◆ Selected excerpt ◆

William Peter Randall (born November 27, 1964 in Barrie, Ontario) is a Canadian musician and municipal politician.

While studying recorded music production and general arts and science at Fanshawe College in London, Ontario, he hinted at a later political career by serving as General Arts and Sciences Member At Large. He then moved to Toronto to pursue acting and a music career.

His first release with his band Timeline was entitled Living on the Timeline and released on Random Records in 1986. Two solo albums followed, Better Times in 1988 and Slapped in the Face by a Rainbow in 1990. Some of these tracks were featured on New Stuff new artist samplers.

With a new band in tow, Peter Randall and the Raindogs, he travelled and made multiple appearances on shows such as Citytv Toronto's Breakfast Television and Lunch Television. Their debut self-titled release was produced by Ken Greer of Red Rider fame at Metalworks Studios in Mississauga and released in 1994.

◆ What needs to be done ◆
Rewrite the Peter Randall biography starting at "William Peter Randall" and ending at "new artist samplers.", swapping "musician" for "songwriter".

◆ Supplied data ◆
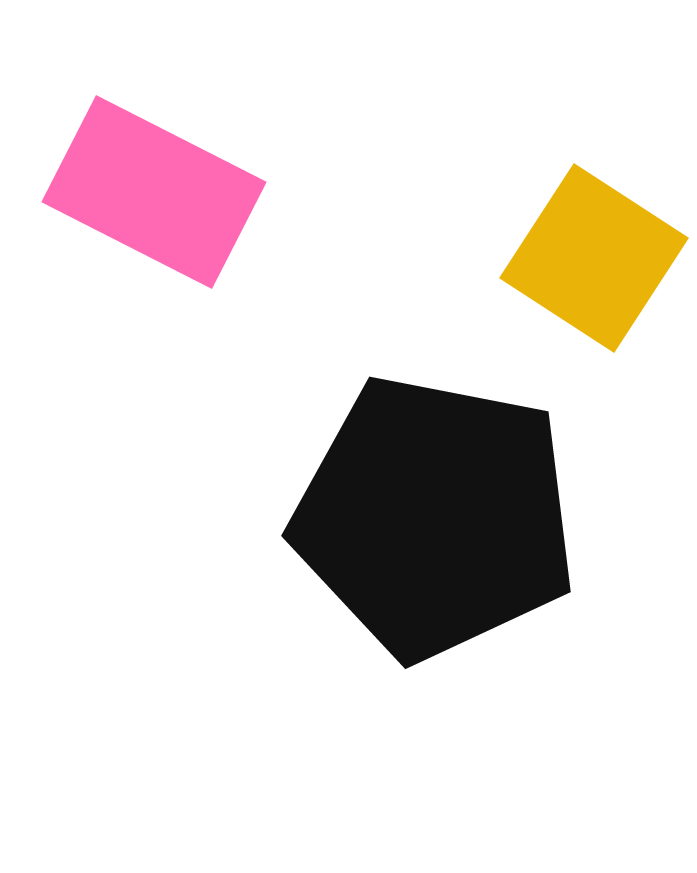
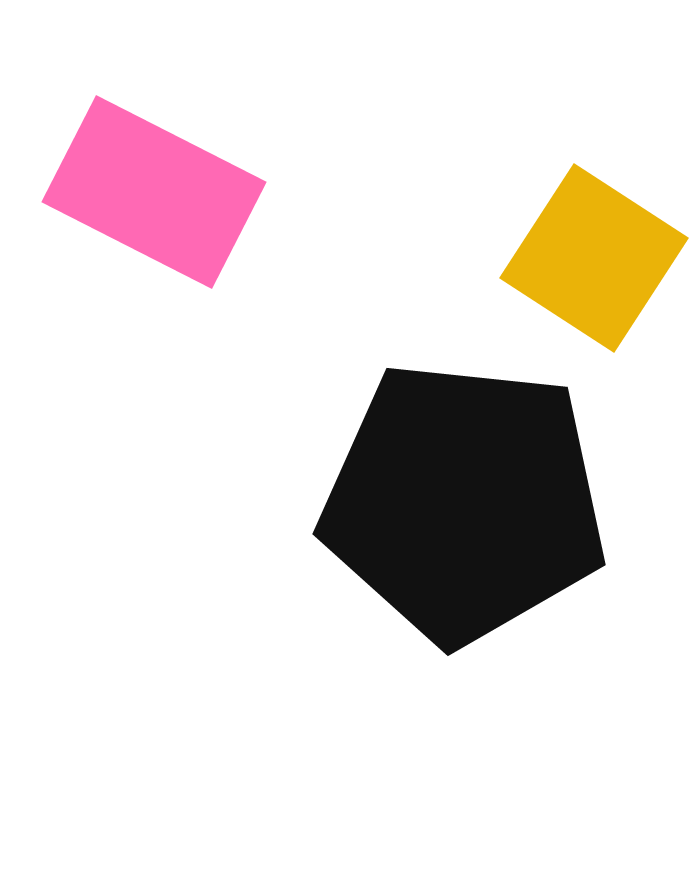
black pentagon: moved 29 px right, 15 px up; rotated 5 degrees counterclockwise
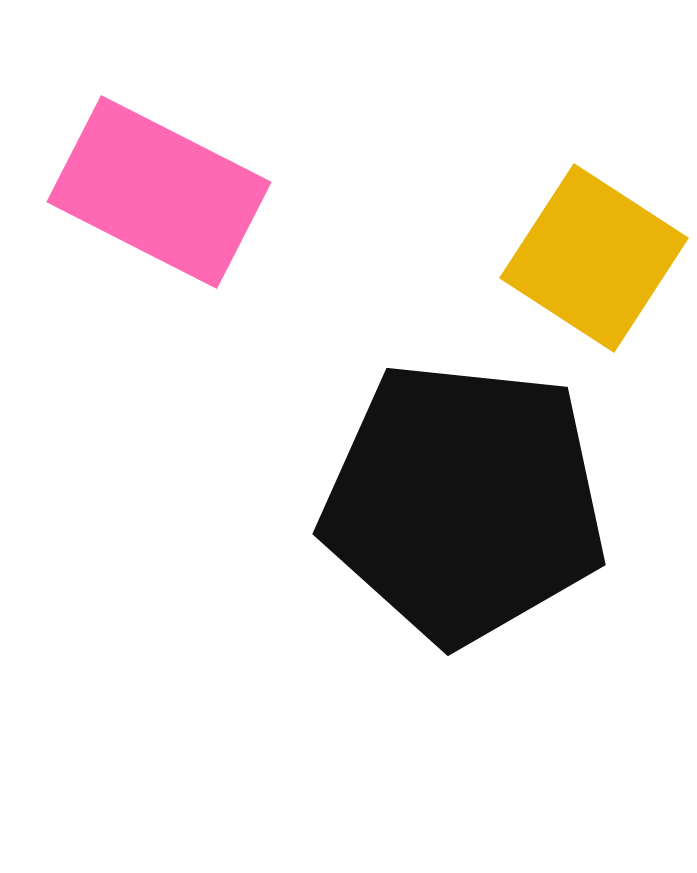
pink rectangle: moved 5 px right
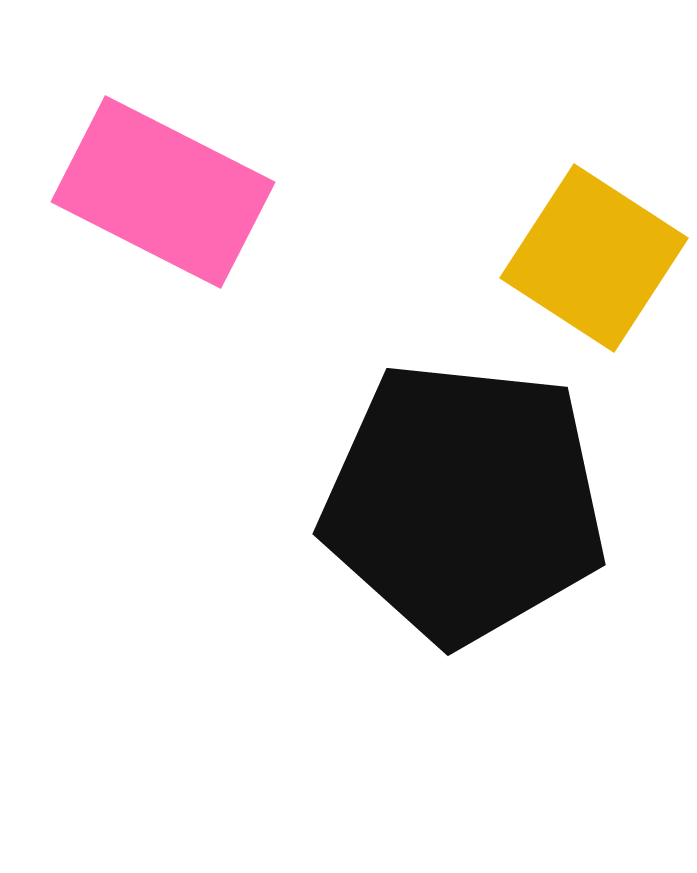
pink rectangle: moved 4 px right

◆ The answer ◆
William Peter Randall (born November 27, 1964 in Barrie, Ontario) is a Canadian songwriter and municipal politician.

While studying recorded music production and general arts and science at Fanshawe College in London, Ontario, he hinted at a later political career by serving as General Arts and Sciences Member At Large. He then moved to Toronto to pursue acting and a music career.

His first release with his band Timeline was entitled Living on the Timeline and released on Random Records in 1986. Two solo albums followed, Better Times in 1988 and Slapped in the Face by a Rainbow in 1990. Some of these tracks were featured on New Stuff new artist samplers.